STF oficializa a “república dos parentes”

Por maioria, o tribunal acolheu ação movida pela Associação dos Magistrados do Brasil (AMB), e revogou norma que impedia juízes de apreciarem causas patrocinadas por escritórios de seus parentes. Embora os nomes dos advogados constem nas capas dos processos e nas procurações apresentadas nos autos, o Ministro Zanin afirmou ser “praticamente impossível para o magistrado conhecer a carteira de clientes do escritório no qual atua seu parente”, enquanto o Ministro Gilmar Mendes considerou a regra questionada uma “cláusula excessivamente abrangente”.

A partir da decisão, bancas comandadas por esposas, filhos, e demais familiares de togados das mais diversas instâncias e regiões poderão manter ações sob os cuidados de seu parente magistrado, sem receio de alegação de impedimento pela parte contrária. Mais que nunca, o vínculo parental com togados será fator determinante de êxito na advocacia privada.

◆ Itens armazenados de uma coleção
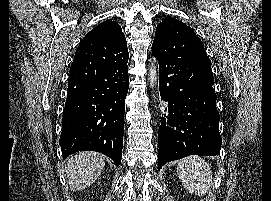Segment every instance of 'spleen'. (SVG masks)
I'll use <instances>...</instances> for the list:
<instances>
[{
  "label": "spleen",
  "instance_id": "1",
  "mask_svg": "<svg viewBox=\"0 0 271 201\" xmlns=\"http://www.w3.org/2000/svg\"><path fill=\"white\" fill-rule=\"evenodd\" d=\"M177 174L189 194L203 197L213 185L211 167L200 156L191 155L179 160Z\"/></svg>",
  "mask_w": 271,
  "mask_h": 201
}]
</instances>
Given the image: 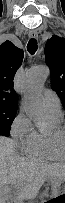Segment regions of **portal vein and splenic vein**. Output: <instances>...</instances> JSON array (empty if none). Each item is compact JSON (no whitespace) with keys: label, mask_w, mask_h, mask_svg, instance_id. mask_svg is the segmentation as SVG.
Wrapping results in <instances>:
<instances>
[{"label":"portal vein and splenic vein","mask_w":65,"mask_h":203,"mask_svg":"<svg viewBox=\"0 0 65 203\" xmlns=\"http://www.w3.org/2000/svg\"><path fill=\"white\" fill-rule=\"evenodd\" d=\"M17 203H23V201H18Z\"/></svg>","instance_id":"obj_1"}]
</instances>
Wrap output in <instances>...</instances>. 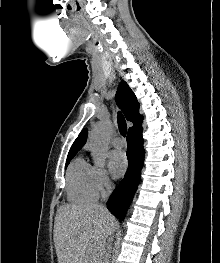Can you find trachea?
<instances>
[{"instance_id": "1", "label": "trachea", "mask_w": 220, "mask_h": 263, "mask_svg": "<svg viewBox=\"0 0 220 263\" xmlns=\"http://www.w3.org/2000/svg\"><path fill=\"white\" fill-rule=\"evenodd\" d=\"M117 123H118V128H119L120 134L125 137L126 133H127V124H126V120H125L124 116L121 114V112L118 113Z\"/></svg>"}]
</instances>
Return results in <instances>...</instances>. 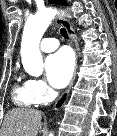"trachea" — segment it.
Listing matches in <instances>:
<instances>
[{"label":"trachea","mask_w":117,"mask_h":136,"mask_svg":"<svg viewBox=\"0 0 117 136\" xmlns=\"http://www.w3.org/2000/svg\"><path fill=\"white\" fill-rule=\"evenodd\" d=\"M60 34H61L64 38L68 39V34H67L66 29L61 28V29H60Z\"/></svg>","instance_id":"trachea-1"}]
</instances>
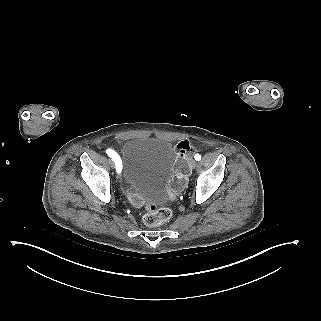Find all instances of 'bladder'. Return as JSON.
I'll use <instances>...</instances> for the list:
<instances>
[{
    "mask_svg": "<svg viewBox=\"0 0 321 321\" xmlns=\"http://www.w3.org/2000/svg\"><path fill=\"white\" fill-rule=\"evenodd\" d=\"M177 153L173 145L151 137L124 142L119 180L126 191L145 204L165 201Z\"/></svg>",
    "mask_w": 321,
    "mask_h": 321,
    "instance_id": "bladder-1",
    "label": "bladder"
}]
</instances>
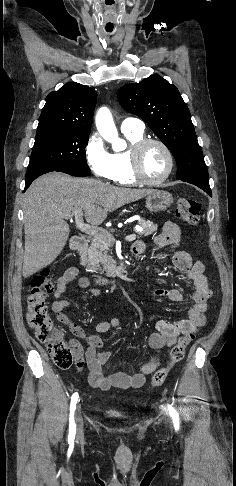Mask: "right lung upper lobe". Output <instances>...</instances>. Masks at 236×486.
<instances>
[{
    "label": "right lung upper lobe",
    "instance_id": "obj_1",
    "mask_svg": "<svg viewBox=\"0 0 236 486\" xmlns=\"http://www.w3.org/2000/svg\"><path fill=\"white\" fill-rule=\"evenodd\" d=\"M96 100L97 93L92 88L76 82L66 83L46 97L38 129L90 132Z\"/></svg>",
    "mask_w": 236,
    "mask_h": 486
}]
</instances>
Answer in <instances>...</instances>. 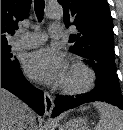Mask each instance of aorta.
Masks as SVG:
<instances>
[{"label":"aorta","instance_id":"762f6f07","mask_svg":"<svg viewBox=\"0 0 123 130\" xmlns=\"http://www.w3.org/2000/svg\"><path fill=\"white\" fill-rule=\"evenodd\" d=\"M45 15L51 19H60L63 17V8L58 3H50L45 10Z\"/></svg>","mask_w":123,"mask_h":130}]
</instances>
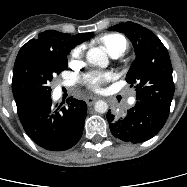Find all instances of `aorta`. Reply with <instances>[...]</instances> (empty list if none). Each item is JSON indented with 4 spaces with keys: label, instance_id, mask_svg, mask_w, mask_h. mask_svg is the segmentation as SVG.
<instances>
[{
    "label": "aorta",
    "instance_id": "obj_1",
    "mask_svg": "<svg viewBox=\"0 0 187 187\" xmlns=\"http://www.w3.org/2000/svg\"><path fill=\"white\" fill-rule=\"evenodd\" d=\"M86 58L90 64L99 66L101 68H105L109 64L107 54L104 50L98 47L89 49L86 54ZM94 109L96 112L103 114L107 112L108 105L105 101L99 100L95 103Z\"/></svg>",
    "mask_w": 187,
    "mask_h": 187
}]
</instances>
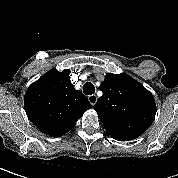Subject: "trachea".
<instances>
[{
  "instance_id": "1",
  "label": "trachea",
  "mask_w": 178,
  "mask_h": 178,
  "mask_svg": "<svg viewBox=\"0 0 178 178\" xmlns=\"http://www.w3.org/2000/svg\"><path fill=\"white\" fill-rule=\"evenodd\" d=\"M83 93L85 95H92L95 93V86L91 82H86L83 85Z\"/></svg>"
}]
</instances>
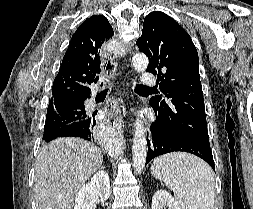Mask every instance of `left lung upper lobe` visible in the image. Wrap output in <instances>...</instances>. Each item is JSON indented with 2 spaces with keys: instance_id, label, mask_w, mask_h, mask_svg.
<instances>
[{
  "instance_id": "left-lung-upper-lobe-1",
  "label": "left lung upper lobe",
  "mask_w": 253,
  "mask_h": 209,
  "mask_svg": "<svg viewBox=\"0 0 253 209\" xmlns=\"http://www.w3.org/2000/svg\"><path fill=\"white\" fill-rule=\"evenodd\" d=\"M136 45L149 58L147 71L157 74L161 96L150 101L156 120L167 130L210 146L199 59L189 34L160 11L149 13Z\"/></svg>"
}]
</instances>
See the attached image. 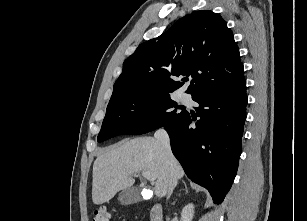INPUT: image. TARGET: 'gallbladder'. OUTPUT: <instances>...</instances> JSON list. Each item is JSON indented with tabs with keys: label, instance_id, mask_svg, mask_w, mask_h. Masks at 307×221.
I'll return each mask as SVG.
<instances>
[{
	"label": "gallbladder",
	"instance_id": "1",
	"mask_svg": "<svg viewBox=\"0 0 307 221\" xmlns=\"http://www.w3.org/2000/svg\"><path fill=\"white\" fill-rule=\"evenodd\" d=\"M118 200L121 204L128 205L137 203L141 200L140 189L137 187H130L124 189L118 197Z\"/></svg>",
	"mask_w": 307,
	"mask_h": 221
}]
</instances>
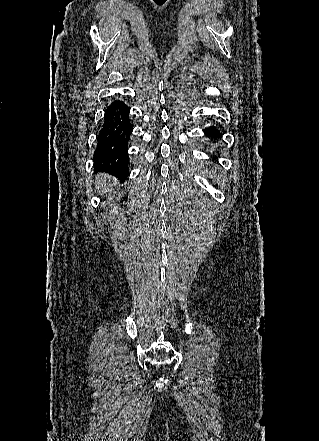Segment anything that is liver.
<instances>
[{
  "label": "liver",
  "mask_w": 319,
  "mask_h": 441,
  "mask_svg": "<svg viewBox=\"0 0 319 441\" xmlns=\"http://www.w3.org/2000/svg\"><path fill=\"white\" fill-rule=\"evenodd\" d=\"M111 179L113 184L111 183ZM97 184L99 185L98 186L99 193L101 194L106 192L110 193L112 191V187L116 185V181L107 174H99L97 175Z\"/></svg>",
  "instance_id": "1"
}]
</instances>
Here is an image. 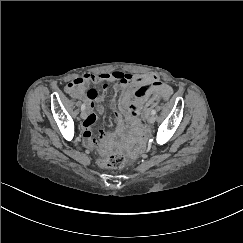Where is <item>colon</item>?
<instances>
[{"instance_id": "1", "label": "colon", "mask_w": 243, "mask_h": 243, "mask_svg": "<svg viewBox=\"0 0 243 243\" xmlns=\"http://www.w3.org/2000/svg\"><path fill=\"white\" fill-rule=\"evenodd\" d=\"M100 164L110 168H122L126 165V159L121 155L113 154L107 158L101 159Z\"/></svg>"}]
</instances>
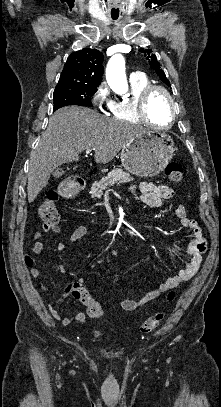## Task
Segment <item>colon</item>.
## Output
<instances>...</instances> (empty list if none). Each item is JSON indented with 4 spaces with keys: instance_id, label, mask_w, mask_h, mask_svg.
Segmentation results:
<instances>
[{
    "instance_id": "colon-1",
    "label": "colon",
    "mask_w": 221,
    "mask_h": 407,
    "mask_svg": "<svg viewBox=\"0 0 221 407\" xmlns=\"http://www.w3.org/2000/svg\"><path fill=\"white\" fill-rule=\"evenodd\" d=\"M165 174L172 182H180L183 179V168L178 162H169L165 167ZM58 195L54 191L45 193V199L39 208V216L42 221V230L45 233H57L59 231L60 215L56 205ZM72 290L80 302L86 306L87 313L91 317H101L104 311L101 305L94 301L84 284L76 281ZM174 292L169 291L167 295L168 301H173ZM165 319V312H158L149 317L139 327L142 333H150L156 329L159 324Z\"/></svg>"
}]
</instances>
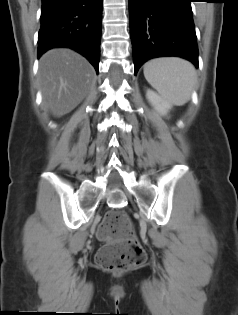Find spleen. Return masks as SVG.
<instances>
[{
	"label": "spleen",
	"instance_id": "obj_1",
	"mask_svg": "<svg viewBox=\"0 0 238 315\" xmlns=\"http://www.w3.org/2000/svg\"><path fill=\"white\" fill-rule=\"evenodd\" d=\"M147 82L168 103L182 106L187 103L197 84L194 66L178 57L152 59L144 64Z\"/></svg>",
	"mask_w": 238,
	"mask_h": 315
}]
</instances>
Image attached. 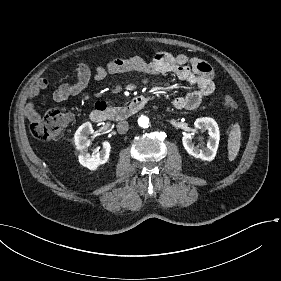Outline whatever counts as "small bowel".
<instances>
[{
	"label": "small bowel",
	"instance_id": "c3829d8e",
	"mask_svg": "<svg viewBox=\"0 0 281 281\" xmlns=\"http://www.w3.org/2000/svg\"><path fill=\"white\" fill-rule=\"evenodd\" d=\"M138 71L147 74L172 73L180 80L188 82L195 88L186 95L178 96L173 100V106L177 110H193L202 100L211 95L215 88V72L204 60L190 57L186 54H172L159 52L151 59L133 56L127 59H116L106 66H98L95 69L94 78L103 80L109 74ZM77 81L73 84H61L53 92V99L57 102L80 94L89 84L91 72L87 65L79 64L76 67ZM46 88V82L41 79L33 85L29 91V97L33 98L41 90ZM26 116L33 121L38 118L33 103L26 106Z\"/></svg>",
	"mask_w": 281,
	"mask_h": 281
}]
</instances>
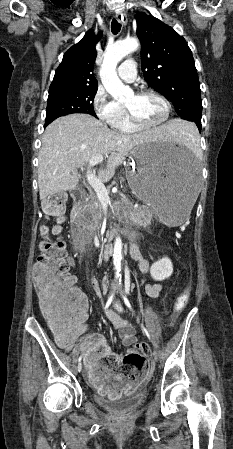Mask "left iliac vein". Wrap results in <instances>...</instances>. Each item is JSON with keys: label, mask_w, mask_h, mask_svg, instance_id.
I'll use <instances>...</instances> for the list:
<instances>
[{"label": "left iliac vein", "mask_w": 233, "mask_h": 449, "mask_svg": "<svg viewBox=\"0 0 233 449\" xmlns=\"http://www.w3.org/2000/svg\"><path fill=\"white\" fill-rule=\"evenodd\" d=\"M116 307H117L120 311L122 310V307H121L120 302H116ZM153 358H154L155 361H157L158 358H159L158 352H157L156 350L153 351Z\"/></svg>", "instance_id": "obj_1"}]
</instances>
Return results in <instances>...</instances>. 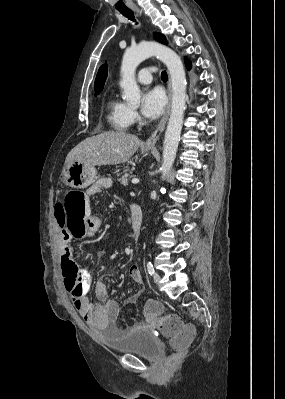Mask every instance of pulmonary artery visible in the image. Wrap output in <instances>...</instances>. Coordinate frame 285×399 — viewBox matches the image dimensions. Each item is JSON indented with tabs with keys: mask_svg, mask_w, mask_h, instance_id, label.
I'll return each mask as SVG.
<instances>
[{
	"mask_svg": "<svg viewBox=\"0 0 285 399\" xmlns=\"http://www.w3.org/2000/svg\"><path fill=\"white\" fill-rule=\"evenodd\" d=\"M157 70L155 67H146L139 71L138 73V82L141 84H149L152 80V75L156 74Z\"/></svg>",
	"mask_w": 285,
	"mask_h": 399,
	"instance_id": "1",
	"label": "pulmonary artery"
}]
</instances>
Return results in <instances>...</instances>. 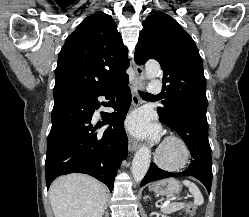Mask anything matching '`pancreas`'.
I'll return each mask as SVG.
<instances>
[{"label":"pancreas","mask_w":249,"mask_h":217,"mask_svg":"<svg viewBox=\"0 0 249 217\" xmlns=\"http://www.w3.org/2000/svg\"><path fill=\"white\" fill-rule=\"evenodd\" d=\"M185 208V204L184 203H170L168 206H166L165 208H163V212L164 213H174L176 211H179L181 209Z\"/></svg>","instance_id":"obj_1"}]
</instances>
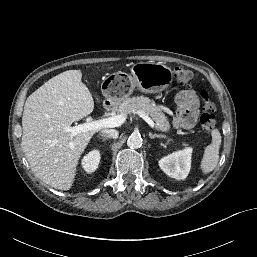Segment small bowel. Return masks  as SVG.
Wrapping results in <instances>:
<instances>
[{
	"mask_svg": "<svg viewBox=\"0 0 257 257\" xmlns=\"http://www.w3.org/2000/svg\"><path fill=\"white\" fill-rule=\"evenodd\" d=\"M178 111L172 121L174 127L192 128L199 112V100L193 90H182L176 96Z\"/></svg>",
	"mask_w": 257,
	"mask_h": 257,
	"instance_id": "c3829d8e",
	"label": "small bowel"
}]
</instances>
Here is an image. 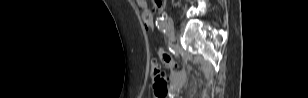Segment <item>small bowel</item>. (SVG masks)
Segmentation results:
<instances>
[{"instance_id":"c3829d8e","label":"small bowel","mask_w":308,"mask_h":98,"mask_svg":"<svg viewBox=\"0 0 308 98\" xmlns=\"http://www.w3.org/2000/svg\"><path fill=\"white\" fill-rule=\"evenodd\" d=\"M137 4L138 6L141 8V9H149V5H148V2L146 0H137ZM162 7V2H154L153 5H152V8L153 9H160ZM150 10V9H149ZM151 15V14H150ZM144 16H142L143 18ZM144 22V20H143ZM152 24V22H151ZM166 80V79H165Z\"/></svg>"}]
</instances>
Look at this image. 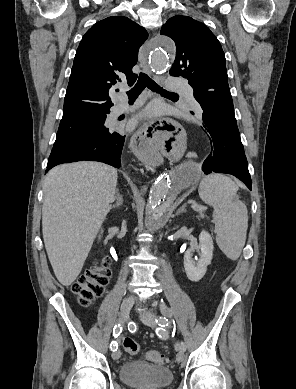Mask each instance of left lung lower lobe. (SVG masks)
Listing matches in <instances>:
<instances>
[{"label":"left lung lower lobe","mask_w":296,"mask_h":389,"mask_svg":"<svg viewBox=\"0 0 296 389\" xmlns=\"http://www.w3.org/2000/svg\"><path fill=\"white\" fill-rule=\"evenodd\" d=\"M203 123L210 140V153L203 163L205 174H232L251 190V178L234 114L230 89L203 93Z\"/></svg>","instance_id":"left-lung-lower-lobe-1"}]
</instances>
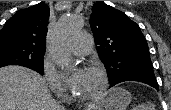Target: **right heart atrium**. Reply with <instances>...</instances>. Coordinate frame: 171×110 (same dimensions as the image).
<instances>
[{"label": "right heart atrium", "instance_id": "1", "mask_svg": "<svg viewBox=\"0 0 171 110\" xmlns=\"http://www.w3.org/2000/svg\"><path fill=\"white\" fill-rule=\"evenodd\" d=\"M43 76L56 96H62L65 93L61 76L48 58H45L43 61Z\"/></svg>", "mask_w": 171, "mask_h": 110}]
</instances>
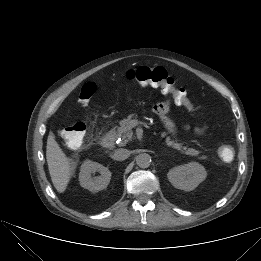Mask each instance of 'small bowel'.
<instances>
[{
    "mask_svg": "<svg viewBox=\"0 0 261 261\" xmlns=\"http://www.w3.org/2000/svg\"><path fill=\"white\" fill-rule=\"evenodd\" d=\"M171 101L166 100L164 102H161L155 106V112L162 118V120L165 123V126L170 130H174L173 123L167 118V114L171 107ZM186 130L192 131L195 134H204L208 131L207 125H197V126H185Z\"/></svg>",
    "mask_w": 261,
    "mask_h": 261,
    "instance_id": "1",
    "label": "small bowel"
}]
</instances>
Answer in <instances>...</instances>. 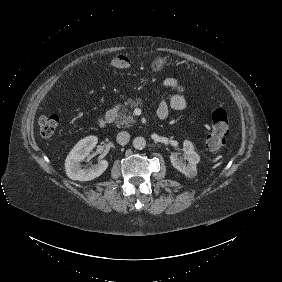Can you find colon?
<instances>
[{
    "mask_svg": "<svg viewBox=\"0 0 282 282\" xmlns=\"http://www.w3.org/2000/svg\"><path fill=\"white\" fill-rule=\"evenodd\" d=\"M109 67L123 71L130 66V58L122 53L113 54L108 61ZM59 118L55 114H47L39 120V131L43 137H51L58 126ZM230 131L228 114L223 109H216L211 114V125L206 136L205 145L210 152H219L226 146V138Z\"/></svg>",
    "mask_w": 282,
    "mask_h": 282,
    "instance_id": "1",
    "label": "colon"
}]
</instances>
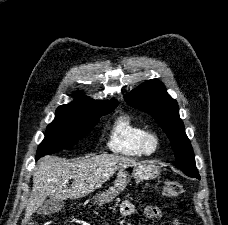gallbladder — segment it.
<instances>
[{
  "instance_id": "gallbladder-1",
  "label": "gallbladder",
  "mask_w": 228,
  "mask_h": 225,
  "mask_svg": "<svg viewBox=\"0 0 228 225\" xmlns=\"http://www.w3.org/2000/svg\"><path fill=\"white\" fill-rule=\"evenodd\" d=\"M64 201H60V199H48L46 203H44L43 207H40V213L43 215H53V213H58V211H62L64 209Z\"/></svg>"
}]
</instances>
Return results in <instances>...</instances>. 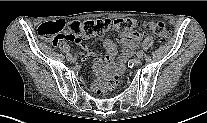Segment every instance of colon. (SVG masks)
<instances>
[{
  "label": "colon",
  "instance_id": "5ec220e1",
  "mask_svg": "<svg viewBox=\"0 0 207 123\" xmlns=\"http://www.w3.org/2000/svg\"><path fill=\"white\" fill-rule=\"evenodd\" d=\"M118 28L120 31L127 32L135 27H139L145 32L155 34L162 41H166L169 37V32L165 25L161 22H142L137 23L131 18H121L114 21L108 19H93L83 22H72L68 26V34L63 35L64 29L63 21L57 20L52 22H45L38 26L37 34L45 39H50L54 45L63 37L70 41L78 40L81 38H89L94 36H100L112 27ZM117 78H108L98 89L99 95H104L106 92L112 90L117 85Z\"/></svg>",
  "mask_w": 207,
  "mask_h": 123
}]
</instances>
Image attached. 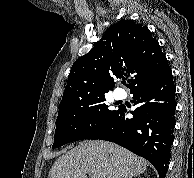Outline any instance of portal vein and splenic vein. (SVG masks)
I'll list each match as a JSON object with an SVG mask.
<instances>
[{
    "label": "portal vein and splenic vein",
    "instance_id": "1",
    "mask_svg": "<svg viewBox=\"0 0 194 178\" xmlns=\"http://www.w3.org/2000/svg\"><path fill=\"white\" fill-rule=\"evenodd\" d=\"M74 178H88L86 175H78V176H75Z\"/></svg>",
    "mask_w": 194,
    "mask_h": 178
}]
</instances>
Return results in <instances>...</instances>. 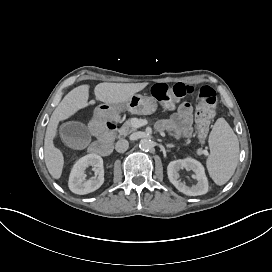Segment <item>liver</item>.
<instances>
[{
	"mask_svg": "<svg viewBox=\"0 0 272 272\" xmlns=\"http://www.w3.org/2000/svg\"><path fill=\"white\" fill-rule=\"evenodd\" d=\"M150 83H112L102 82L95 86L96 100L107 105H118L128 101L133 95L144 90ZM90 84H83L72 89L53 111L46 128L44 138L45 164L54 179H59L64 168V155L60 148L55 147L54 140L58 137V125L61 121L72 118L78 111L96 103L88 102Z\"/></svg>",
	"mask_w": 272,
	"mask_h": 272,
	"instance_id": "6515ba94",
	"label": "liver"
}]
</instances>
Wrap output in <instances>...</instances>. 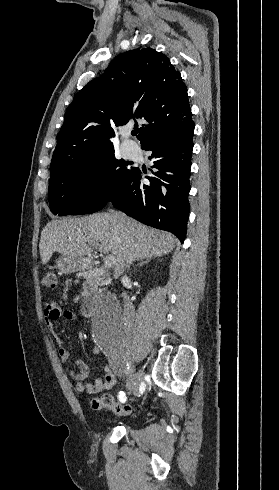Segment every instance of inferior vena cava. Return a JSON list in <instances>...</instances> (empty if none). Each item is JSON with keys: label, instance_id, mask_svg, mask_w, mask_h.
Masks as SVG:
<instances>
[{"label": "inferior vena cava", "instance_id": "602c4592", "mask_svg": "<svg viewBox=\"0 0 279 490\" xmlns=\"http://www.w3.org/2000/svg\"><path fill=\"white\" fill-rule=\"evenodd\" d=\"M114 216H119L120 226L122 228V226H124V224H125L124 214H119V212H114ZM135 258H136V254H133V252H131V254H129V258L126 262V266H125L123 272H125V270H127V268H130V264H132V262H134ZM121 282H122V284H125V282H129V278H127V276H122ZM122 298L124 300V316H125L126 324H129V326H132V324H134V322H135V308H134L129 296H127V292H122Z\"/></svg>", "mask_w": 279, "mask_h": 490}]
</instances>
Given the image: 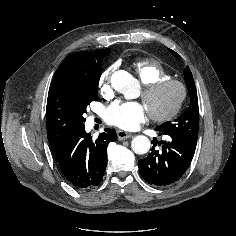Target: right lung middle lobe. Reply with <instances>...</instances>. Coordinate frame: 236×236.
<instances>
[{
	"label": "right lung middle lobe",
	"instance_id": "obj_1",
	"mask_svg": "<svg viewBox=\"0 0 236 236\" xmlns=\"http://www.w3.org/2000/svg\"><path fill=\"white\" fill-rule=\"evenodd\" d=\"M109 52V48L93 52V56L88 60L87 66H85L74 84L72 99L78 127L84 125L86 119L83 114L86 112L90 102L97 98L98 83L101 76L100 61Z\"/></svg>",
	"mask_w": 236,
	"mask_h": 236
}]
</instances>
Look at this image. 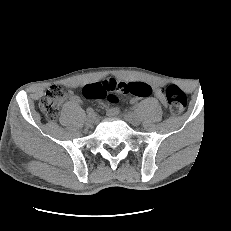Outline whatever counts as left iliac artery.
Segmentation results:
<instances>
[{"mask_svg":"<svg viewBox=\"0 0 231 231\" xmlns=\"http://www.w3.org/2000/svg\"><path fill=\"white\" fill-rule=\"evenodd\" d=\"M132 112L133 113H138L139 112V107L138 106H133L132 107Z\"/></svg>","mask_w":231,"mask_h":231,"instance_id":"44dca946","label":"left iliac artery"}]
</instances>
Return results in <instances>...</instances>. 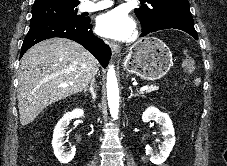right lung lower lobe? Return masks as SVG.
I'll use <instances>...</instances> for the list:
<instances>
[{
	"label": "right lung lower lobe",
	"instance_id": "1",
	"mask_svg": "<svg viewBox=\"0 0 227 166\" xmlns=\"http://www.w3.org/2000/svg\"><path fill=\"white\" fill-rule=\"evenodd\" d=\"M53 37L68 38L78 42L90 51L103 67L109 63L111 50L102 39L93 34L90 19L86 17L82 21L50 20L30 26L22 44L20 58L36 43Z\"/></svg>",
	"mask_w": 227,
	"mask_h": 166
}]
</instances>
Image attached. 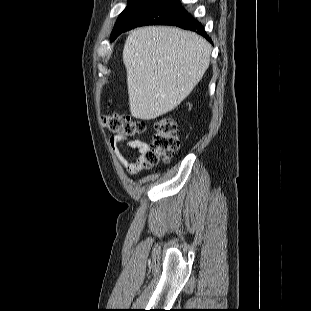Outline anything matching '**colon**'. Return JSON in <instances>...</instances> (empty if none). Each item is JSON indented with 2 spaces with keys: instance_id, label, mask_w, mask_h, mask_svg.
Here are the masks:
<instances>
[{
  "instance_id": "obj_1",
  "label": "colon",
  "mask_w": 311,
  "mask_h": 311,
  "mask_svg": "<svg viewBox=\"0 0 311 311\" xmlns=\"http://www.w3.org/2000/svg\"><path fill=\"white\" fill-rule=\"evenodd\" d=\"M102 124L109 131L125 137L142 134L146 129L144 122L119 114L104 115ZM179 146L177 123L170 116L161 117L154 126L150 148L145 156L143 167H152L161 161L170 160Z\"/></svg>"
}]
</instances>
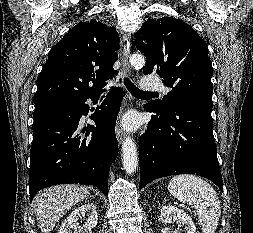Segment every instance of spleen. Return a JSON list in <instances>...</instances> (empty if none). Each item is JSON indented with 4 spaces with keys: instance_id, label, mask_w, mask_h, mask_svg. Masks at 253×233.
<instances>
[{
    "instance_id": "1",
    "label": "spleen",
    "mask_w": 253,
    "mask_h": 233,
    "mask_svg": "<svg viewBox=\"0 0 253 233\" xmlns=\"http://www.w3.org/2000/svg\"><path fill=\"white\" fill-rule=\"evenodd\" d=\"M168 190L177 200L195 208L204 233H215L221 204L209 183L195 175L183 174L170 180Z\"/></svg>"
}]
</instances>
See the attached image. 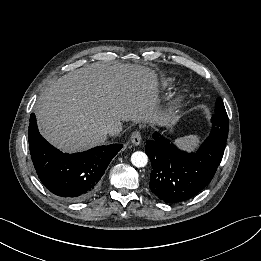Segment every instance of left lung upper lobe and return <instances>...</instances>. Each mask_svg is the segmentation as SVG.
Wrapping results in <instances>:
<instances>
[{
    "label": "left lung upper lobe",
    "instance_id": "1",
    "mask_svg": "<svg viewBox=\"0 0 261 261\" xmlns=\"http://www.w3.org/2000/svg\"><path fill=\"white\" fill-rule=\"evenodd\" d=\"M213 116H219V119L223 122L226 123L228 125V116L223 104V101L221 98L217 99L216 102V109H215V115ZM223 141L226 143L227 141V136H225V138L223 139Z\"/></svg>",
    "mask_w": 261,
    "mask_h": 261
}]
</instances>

◆ Objetivo
Segundo o trecho da página sobre a decisão do STF, qual entidade moveu a ação acolhida pelo tribunal? Responda em uma frase, por favor.

◆ Resultado abaixo
A ação foi movida pela Associação dos Magistrados do Brasil (AMB).